== Texto fornecido ==
Argentina

Eleições legislativas colocam projeto Kirchner novamente à prova neste domingo

Com Cristina afastada por problema de saúde e perspectiva negativa na votação de domingo, projeto à frente da Casa Rosada desde 2003 vê oposição à direita crescer

David Fernández/EFE

Com imensa força após eleições de 2011, projeto encabeçado por Cristina veio perdendo apoio

São Paulo – Com Cristina Kirchner afastada da campanha eleitoral por conta da recuperação de uma cirurgia, o oficialismo argentino enfrenta, neste domingo (27), uma dura disputa eleitoral – o pleito legislativo que irá renovar metade das cadeiras da Câmara de Deputados e um terço do Senado. Para a imprensa argentina e especialistas na política do país, a tendência é que o projeto kirchnerista (Frente para la Victoria) se enfraqueça e perca espaço para a fragmentada oposição ao governo federal.

Na Argentina, o voto para renovar as casas legislativas ocorre em lista, sendo que cada província do país elege de forma igualitária os senadores. Já os deputados são eleitos a partir de um sistema proporcional, no qual as regiões mais populosas indicam a maior parte dos representantes da Câmara. As eleições deste domingo podem fazer com que o governo perca a maioria necessária para aprovar os projetos mais audaciosos da gestão de Cristina Kirchner. Nos últimos anos, a Argentina aprovou, entre outras medidas, a estatização de empresas estrangeiras e a legalização do casamento igualitário.

Como a própria Cristina admitiu após a divulgação dos resultados das prévias legislativas, realizadas em agosto, na Argentina “así son las cosas, cambiantes”. Após ter se reinventado por volta de 2011, período em que as ideias de Néstor e Cristina haviam sido contestadas com força pela imprensa e por parte da população, o projeto recuperou a estabilidade. No entanto, o oficialismo atravessou 2013 com dificuldades visíveis – como as consequências causadas por repetitivos acidentes na decadente rede ferroviária da Província de Buenos Aires, que transporta milhares de trabalhadores todos os dias, as incertezas sobre a saúde de Cristina e as acusações que partem de todos os lados.
===
== Dados ==
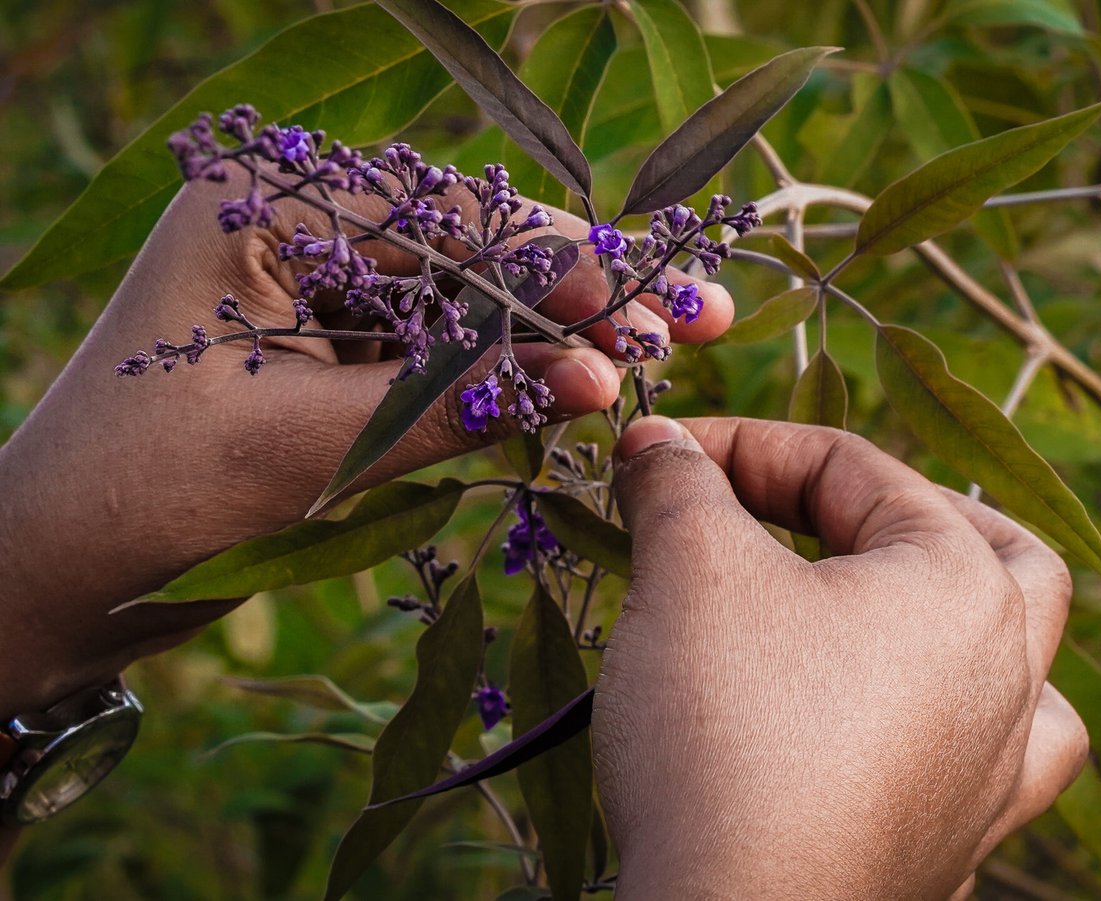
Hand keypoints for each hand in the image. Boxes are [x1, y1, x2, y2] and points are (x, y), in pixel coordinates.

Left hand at [0, 171, 732, 719]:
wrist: (53, 584)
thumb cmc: (148, 500)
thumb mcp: (312, 446)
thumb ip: (462, 402)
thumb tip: (606, 378)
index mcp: (260, 207)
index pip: (447, 217)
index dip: (562, 265)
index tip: (652, 309)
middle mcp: (294, 227)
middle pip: (472, 249)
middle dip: (581, 293)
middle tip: (695, 322)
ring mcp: (316, 288)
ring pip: (470, 300)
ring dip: (557, 335)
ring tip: (658, 357)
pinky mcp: (333, 349)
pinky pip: (442, 349)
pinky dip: (508, 374)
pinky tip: (582, 388)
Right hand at [596, 417, 1088, 899]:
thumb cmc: (729, 734)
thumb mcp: (690, 575)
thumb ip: (681, 488)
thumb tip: (657, 445)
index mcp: (964, 585)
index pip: (856, 470)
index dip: (745, 446)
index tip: (661, 458)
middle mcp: (1009, 676)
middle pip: (1000, 555)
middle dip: (901, 516)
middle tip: (811, 510)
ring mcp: (993, 773)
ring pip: (1027, 672)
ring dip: (971, 627)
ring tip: (900, 616)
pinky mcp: (954, 848)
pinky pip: (986, 773)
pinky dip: (949, 738)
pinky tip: (897, 742)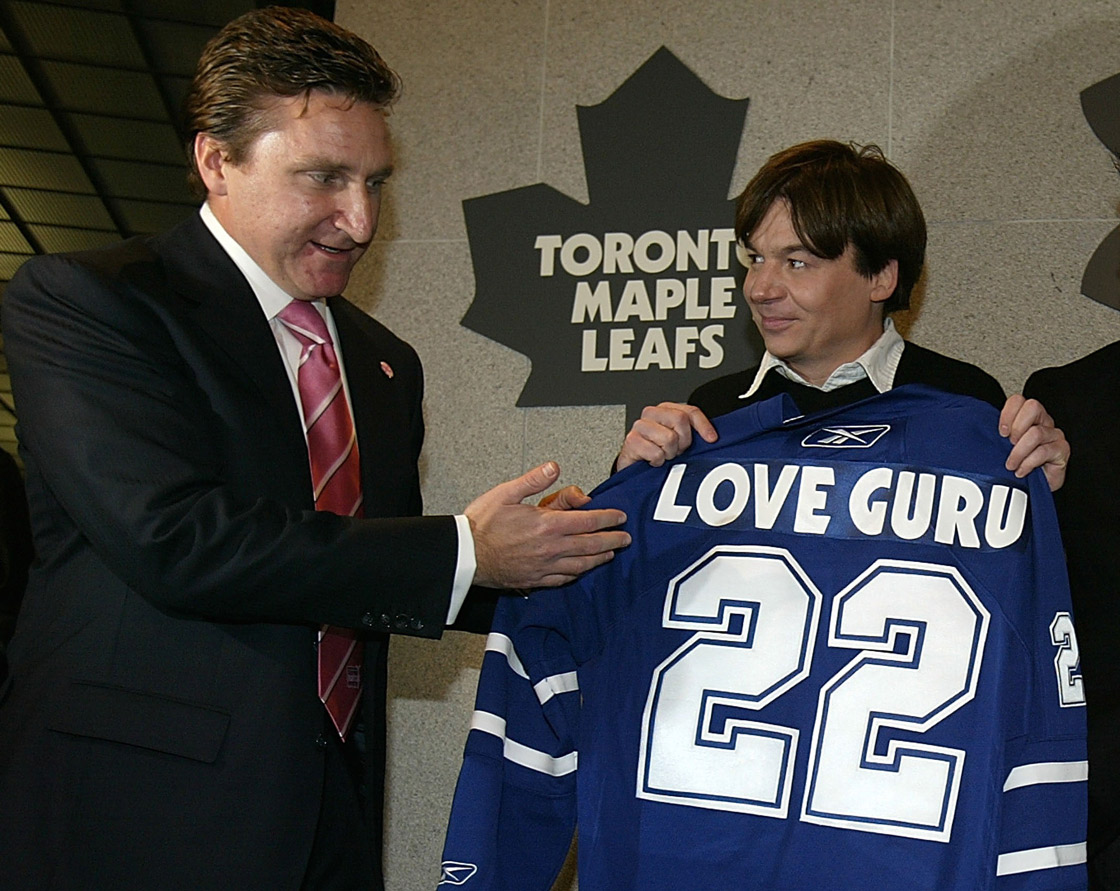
===
## Tarefas do exercício
a) Traduza para o inglês esta frase do texto sobre as eleições legislativas argentinas: "Nos últimos anos, a Argentina aprovou, entre outras medidas, a estatização de empresas estrangeiras e a legalização do casamento igualitário."
b) Indique se cada afirmação está de acordo com o texto sobre as eleições legislativas argentinas, respondendo sim ou não e citando as palavras do texto que decidem a questão.
(i) O pleito de domingo renova metade das cadeiras da Câmara de Deputados.
(ii) Os senadores são eleitos por um sistema proporcional.
(iii) As prévias legislativas foram realizadas em setembro.
c) Reescreva o trecho do texto sobre as eleições legislativas argentinas entre "São Paulo –" e "ao governo federal.", inclusive, substituindo "dura disputa eleitoral" por "acirrada disputa eleitoral".
O material não tem relação com o texto sobre as eleições legislativas argentinas.

## Respostas por tarefa
a) In recent years, Argentina has approved, among other measures, the nationalization of foreign companies and the legalization of marriage equality.

b)
(i) Sim: "renovar metade das cadeiras da Câmara de Deputados".
(ii) Não: "cada província do país elege de forma igualitária os senadores".
(iii) Não: "realizadas em agosto".

c)
São Paulo – Com Cristina Kirchner afastada da campanha eleitoral por conta da recuperação de uma cirurgia, o oficialismo argentino enfrenta, neste domingo (27), uma acirrada disputa eleitoral – o pleito legislativo que irá renovar metade das cadeiras da Câmara de Deputados e um terço do Senado. Para a imprensa argentina e especialistas na política do país, a tendência é que o projeto kirchnerista (Frente para la Victoria) se enfraqueça e perca espaço para a fragmentada oposição ao governo federal.